-------- DATA SHOWN --------

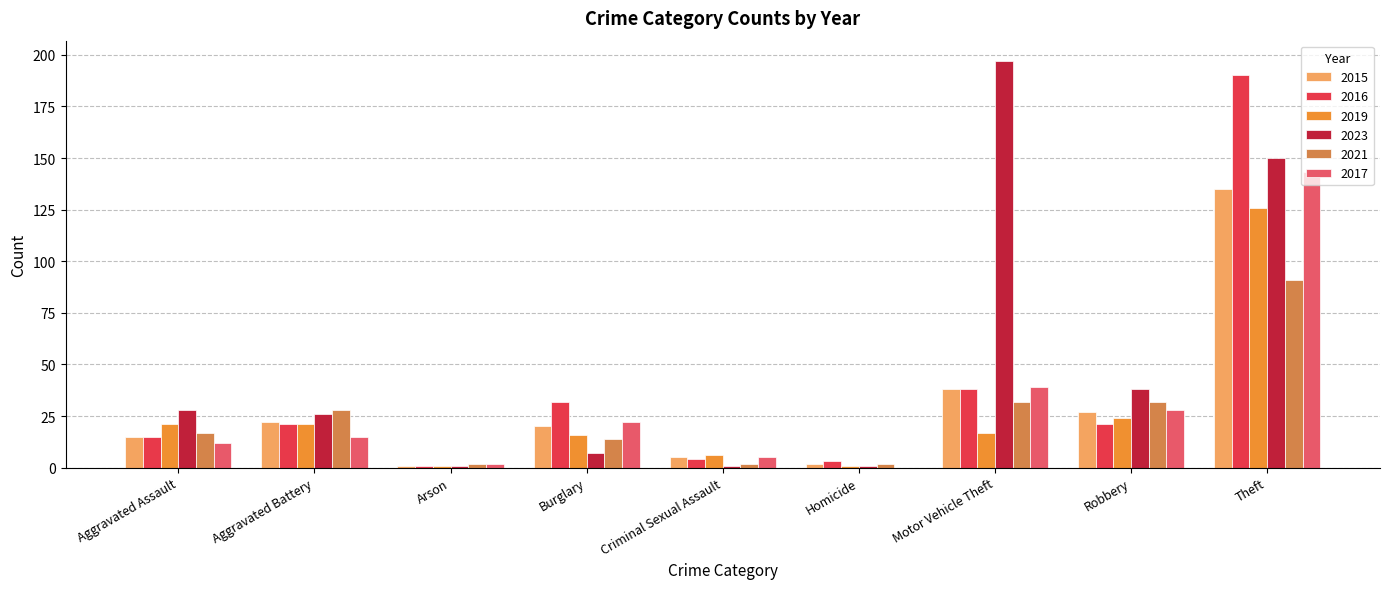

Reading left to right, what are all the values shown in this chart?

2015: 15	22	1	20	5	2	38	27	135
2016: 15	21	1	32	4	3	38	21	190
2019: 21	21	1	16	6	1	17	24	126
2023: 28	26	1	7	1	1	197	38	150
2021: 17	28	2	14	2	2	32	32	91
2017: 12	15	2	22	5	0	39	28	143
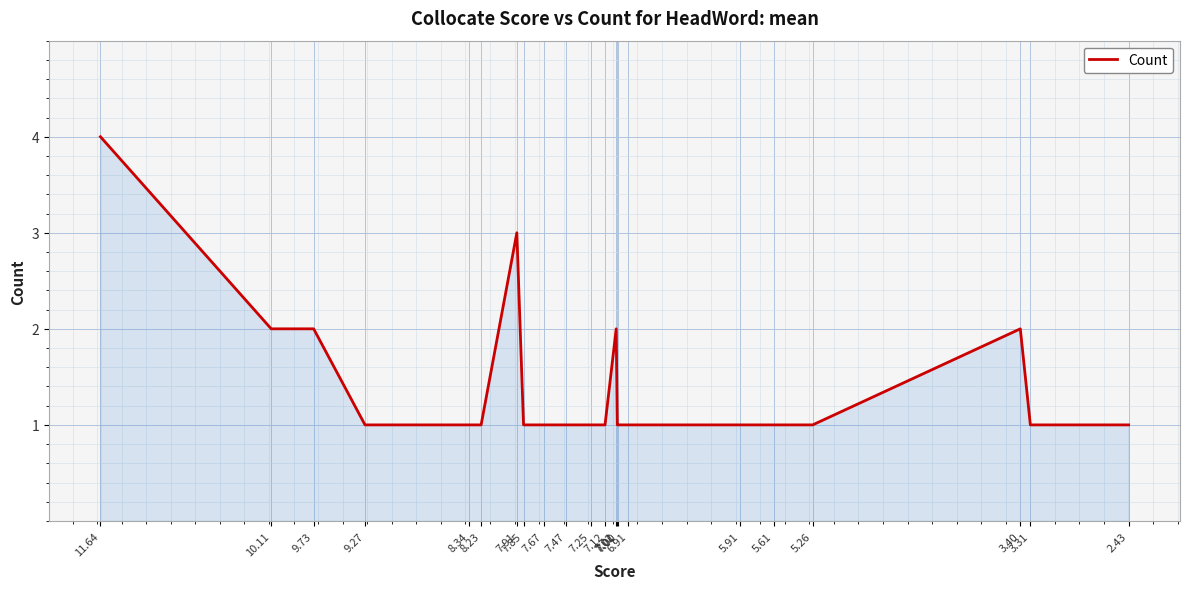

True or false: there are more than 0 points higher than both neighbors.

True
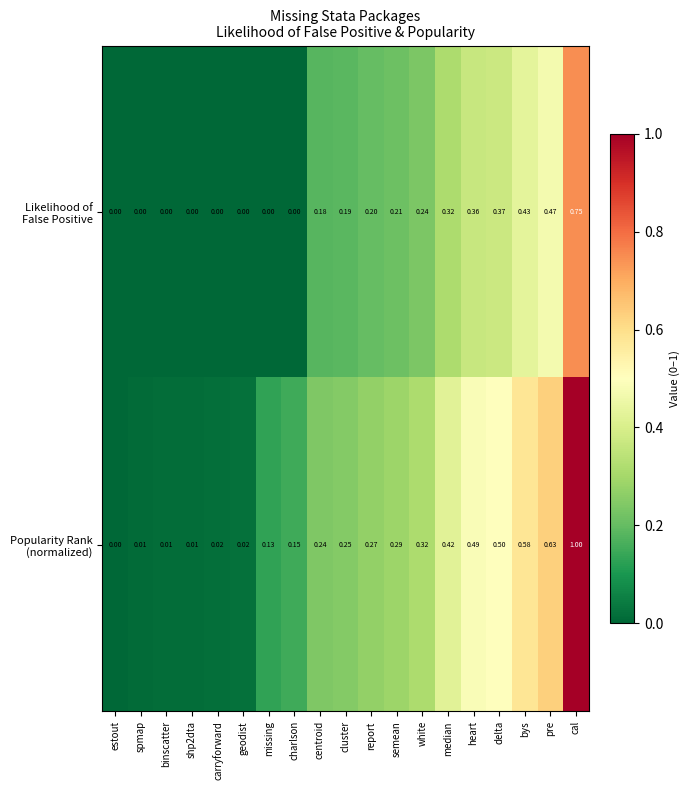

At which category is the sum across all series the highest?

cal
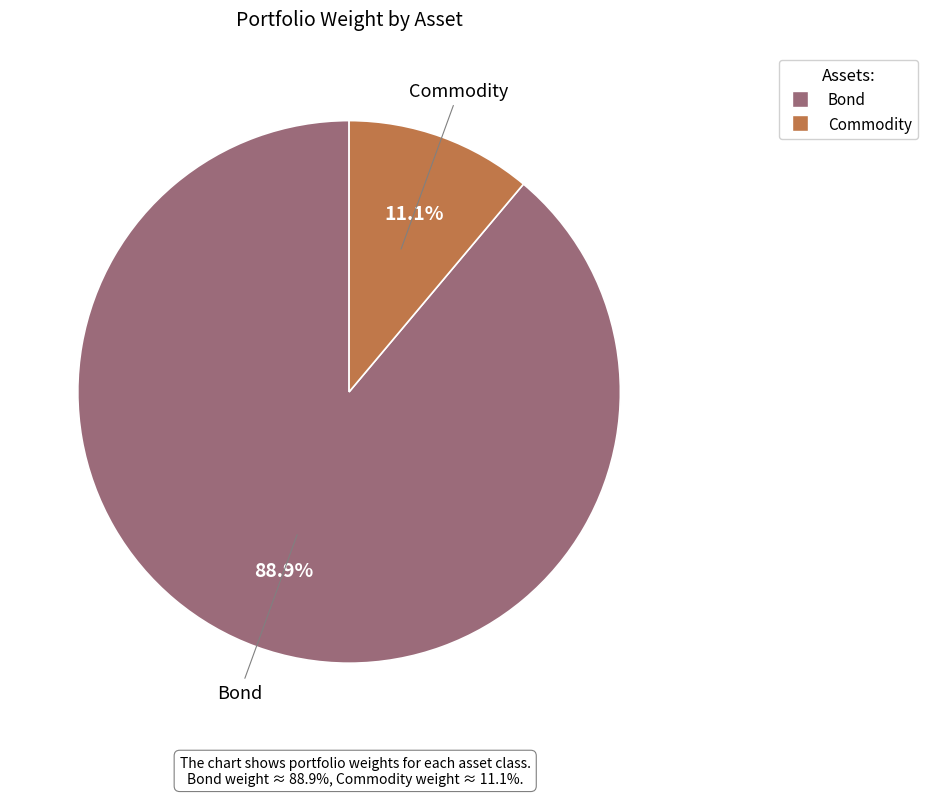

What is the smallest slice in the pie chart?

Commodity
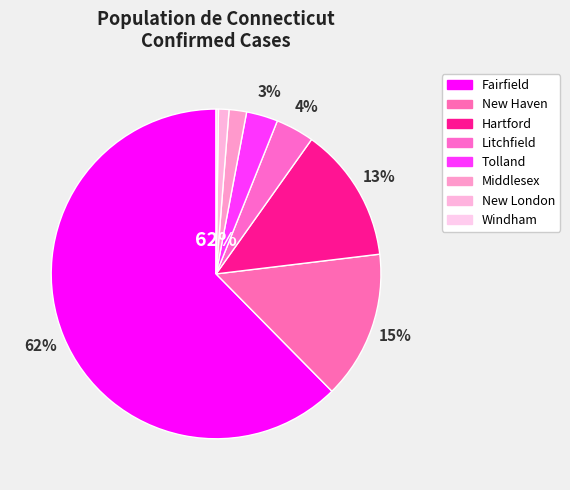

What percentage is NOT represented by Windham?

99.8%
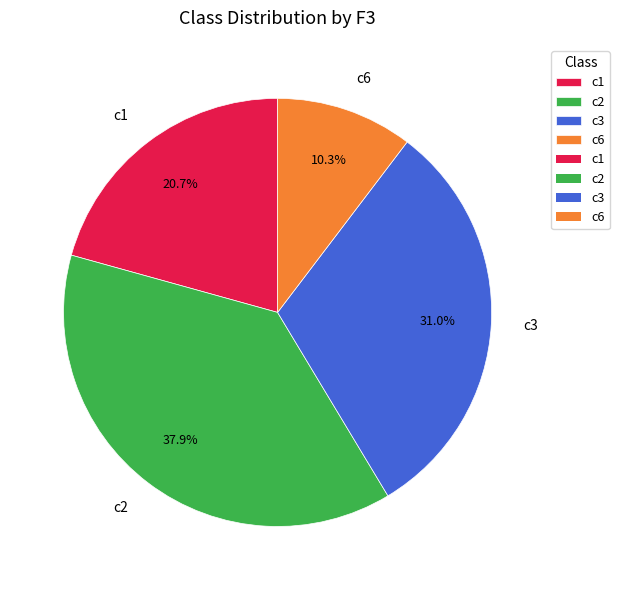

How many slices are in this pie chart?

4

--------

BRIEF: Render every row above as a numbered list. Skip the blank lines and leave out the picture lines.

SOLUTION TO THIS EXERCISE:
1. Reading left to right, what are all the values shown in this chart?
2. 2015: 15	22	1	20	5	2	38	27	135
3. 2016: 15	21	1	32	4	3	38	21	190
4. 2019: 21	21	1	16	6	1	17	24	126
5. 2023: 28	26	1	7	1	1	197	38	150
6. 2021: 17	28	2	14	2	2	32	32	91
7. 2017: 12	15	2	22	5	0	39	28	143
8. True or false: there are more than 0 points higher than both neighbors.
9. True
10. At which category is the sum across all series the highest?
11. cal
12. What is the smallest slice in the pie chart?
13. Commodity
14. What percentage is NOT represented by Windham?
15. 99.8%
16. How many slices are in this pie chart?
17. 4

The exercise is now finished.